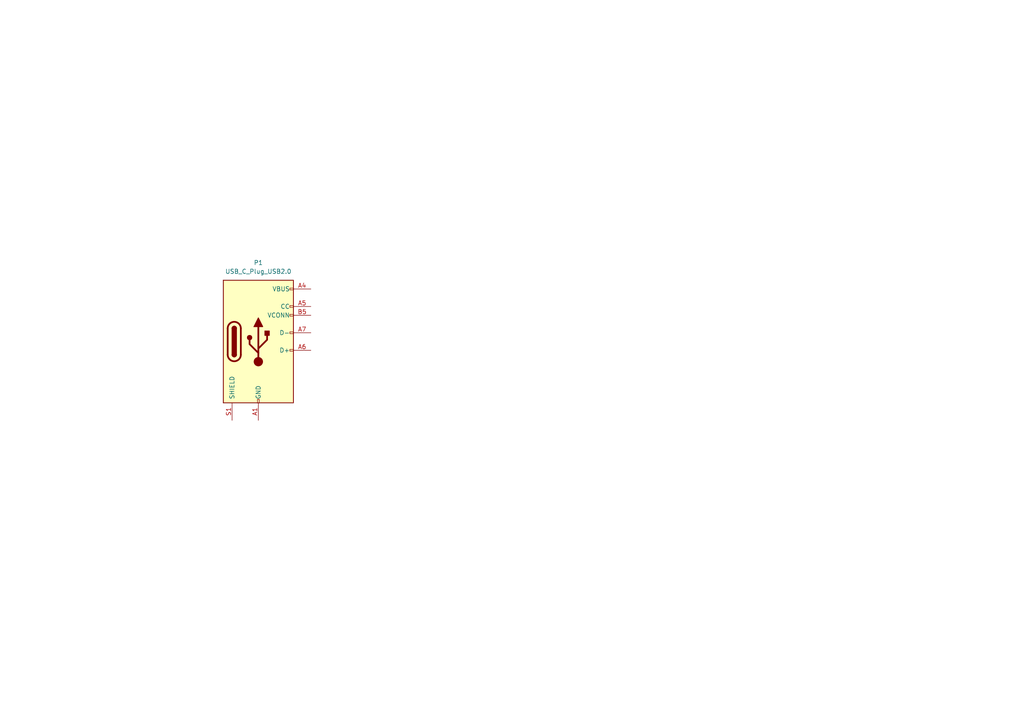
<source format=kicad_sch>
(kicad_sch
	(version 20231120)
	(generator "eeschema")
	(generator_version "8.0")
	(uuid "5f35f298-5fec-4ab3-a331-408c9aeecb4c")
	(paper "A4")
	(title_block
		(date "2025-04-03")
		(rev "0.1")
		(company "Sounds Like Tim")
	)
	
	(symbol
		(lib_id "Connector:USB_C_Plug_USB2.0")
		(at 74.93 99.06 0)
		(unit 1)
		(exclude_from_sim no)
		(in_bom yes)
		(on_board yes)
		(dnp no)
		(fields_autoplaced yes)
		(uuid "87a12f91-3504-4b01-ac6e-e029483a161f")
		(property "Reference" "P1"
			(at 74.93 76.2 0)
			(effects
				(font
					(size 1.27 1.27)
				)
			)
		)
		(property "Value" "USB_C_Plug_USB2.0"
			(at 74.93 78.74 0)
			(effects
				(font
					(size 1.27 1.27)
				)
			)
		)
		(property "Footprint" ""
			(at 78.74 99.06 0)
			(effects
				(font
					(size 1.27 1.27)
				)
				(hide yes)
			)
		)
		(property "Datasheet" "https://www.usb.org/sites/default/files/documents/usb_type-c.zip"
			(at 78.74 99.06 0)
			(effects
				(font
					(size 1.27 1.27)
				)
				(hide yes)
			)
		)
		(property "Description" "USB 2.0-only Type-C Plug connector"
			(at 74.93 99.06 0)
			(effects
				(font
					(size 1.27 1.27)
				)
				(hide yes)
			)
		)
		(pin "B1"
			(uuid "094b0ff3-f2aa-4d34-af05-e431f2b30471")
		)
		(pin "A4"
			(uuid "00eaec48-8c12-4a51-a3d2-45b75f52ba0e")
		)
		(pin "A1"
			(uuid "361b4971-fe17-475a-ab61-5aebec8a0fd5")
		)
		(pin "B4"
			(uuid "43841e6f-c871-4f82-9521-4046944289b4")
		)
		(pin "S1"
			(uuid "74826d83-7499-4c12-ba74-b41fe564356c")
		)
		(pin "B12"
			(uuid "94ab2c02-b060-4d55-95be-c1a97fc889d6")
		)
		(pin "A7"
			(uuid "a8a55e12-896b-4178-84d1-c91d7ee71963")
		)
		(pin "A6"
			(uuid "8afa23b8-c519-4d3c-97ee-0eac4009dc40")
		)
		(pin "A12"
			(uuid "f8416729-bc4b-47a1-978e-0d701e1ae1e3")
		)
		(pin "B9"
			(uuid "1b831909-8272-4700-8ecb-34027fbf3bed")
		)
		(pin "A5"
			(uuid "fd575d89-4f82-4e1d-9cee-9d46b4fd7ce6")
		)
		(pin "B5"
			(uuid "15a7eb31-c84e-4079-9ee6-9ab50fbe7a3d")
		)
		(pin "A9"
			(uuid "4959fbb8-d221-451e-ab7a-ebfa0295f17f")
		)
		(instances
			(project ""
				(path "/e827c80a-ca8d-4d24-8db6-878b575a1aed/ea9bf73e-a18e-4434-8c74-6fad8c6cf4b3"
					(reference "P1")
					(unit 1)
				)
			)
		)
	)
)

</source>
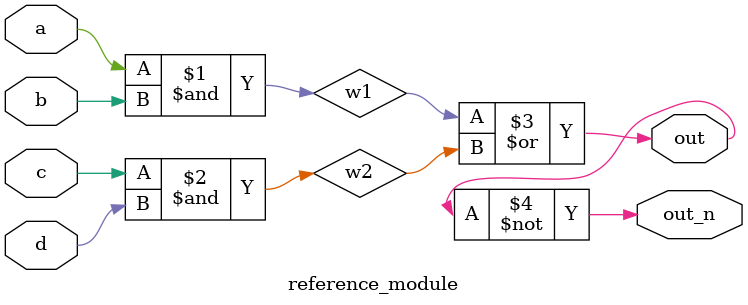
<source format=sv>
module reference_module (
	input a,
	input b,
	input c,
	input d,
	output out,
	output out_n );
	
	wire w1, w2;
	assign w1 = a&b;
	assign w2 = c&d;
	assign out = w1|w2;
	assign out_n = ~out;
	
endmodule

</source>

§ Task to carry out:
From the material above, print everything exactly except the pictures.

§ Solution for this exercise:
<source format=kicad_sch>
(kicad_sch
	(version 20231120)
	(generator "eeschema")
	(generator_version "8.0")
	(uuid "5f35f298-5fec-4ab3-a331-408c9aeecb4c")
	(paper "A4")
	(title_block
		(date "2025-04-03")
		(rev "0.1")
		(company "Sounds Like Tim")
	)
	
	(symbol
		(lib_id "Connector:USB_C_Plug_USB2.0")
		(at 74.93 99.06 0)
		(unit 1)
		(exclude_from_sim no)
		(in_bom yes)
		(on_board yes)
		(dnp no)
		(fields_autoplaced yes)
		(uuid "87a12f91-3504-4b01-ac6e-e029483a161f")
		(property "Reference" "P1"
			(at 74.93 76.2 0)
			(effects
				(font
					(size 1.27 1.27)
				)
			)
		)
		(property "Value" "USB_C_Plug_USB2.0"
			(at 74.93 78.74 0)
			(effects
				(font
					(size 1.27 1.27)
				)
			)
		)
		(property "Footprint" ""
			(at 78.74 99.06 0)
			(effects
				(font
					(size 1.27 1.27)
				)
				(hide yes)
			)
		)
		(property "Datasheet" "https://www.usb.org/sites/default/files/documents/usb_type-c.zip"
			(at 78.74 99.06 0)
			(effects
				(font
					(size 1.27 1.27)
				)
				(hide yes)
			)
		)
		(property "Description" "USB 2.0-only Type-C Plug connector"
			(at 74.93 99.06 0)
			(effects
				(font
					(size 1.27 1.27)
				)
				(hide yes)
			)
		)
		(pin "B1"
			(uuid "094b0ff3-f2aa-4d34-af05-e431f2b30471")
		)
		(pin "A4"
			(uuid "00eaec48-8c12-4a51-a3d2-45b75f52ba0e")
		)
		(pin "A1"
			(uuid "361b4971-fe17-475a-ab61-5aebec8a0fd5")
		)
		(pin "B4"
			(uuid "43841e6f-c871-4f82-9521-4046944289b4")
		)
		(pin "S1"
			(uuid "74826d83-7499-4c12-ba74-b41fe564356c")
		)
		(pin "B12"
			(uuid "94ab2c02-b060-4d55-95be-c1a97fc889d6")
		)
		(pin "A7"
			(uuid "a8a55e12-896b-4178-84d1-c91d7ee71963")
		)
		(pin "A6"
			(uuid "8afa23b8-c519-4d3c-97ee-0eac4009dc40")
		)
		(pin "A12"
			(uuid "f8416729-bc4b-47a1-978e-0d701e1ae1e3")
		)
		(pin "B9"
			(uuid "1b831909-8272-4700-8ecb-34027fbf3bed")
		)
		(pin "A5"
			(uuid "fd575d89-4f82-4e1d-9cee-9d46b4fd7ce6")
		)
		(pin "B5"
			(uuid "15a7eb31-c84e-4079-9ee6-9ab50fbe7a3d")
		)
		(pin "A9"
			(uuid "4959fbb8-d221-451e-ab7a-ebfa0295f17f")
		)
		(instances
			(project ""
				(path "/e827c80a-ca8d-4d24-8db6-878b575a1aed/ea9bf73e-a18e-4434-8c74-6fad8c6cf4b3"
					(reference "P1")
					(unit 1)
				)
			)
		)
	)
)

</source>
<source format=sv>
module reference_module (
	input a,
	input b,
	input c,
	input d,
	output out,
	output out_n );
	
	wire w1, w2;
	assign w1 = a&b;
	assign w2 = c&d;
	assign out = w1|w2;
	assign out_n = ~out;
	
endmodule

</source>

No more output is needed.